Based on the research on foxes, the natural selective pressure on village wolves to be tamer might have simultaneously created a population of wolves with all kinds of odd characteristics. Now you have a group of animals that are smaller and friendlier than wolves and that come in lots of colors. This is the point at which researchers like the Coppingers say that humans began adopting puppies and favoring some attributes over others, using artificial selection to create different types of dogs.
![]() Photo courtesy Hannah Harris Milo, an example of a proto-dog, checks out a compost pile |
You can still see artificial selection in action in many parts of the world, where dogs exist on the margins of society and feed on scraps. These "pariah" dogs are of relatively uniform size, but vary in color. They are probably not descended from purebred dogs, as there is no local history of purebred dogs kept as pets. Instead, they represent what could be the original dog type, or proto-dog, evolved from wolves to take advantage of the niche that humans provide. People sometimes take unusual individuals as pets, and in some cases, these animals are bred and pass on these special qualities. If certain qualities are consistently favored over time, we begin to see the creation of a breed via artificial selection.

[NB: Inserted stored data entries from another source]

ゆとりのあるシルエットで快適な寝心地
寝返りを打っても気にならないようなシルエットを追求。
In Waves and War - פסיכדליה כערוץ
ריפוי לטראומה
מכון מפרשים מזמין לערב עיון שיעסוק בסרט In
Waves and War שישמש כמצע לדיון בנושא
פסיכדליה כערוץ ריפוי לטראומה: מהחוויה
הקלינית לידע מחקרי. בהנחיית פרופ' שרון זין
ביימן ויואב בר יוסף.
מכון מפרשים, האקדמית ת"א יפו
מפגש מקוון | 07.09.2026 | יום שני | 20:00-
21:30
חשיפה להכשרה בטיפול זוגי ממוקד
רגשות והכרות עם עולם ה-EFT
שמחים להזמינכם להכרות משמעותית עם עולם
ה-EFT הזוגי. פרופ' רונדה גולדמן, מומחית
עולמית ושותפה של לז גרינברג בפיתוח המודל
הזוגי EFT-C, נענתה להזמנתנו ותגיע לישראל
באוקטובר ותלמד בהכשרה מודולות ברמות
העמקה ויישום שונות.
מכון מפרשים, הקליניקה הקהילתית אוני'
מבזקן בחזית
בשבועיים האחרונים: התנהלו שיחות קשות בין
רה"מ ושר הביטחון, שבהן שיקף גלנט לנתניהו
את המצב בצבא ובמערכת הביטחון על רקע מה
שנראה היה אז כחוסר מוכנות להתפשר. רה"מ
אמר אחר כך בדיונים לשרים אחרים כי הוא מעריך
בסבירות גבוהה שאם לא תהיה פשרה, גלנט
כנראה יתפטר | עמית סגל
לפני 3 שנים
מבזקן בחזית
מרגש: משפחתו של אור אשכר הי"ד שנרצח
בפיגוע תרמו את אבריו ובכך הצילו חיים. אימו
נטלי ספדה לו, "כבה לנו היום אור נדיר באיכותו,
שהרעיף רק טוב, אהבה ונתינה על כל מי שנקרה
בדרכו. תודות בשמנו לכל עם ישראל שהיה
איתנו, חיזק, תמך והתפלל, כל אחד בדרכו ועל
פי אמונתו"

If the final process of artificial selection is the same, distinguishing between these two theories of the evolution of dogs may seem like splitting hairs. In either case, some wolves became dogs because of their association with people. However, the new (and even heretical) idea that groups of wolves evolved into dogs via natural selection means dogs are not simply domesticated wolves. They are truly their own species, shaped by the same process that created coyotes and other canids that have split from each other on the family tree. Perhaps by viewing dogs as deformed or substandard wolves created by people, we fundamentally misunderstand and underestimate them as the unique species that they are.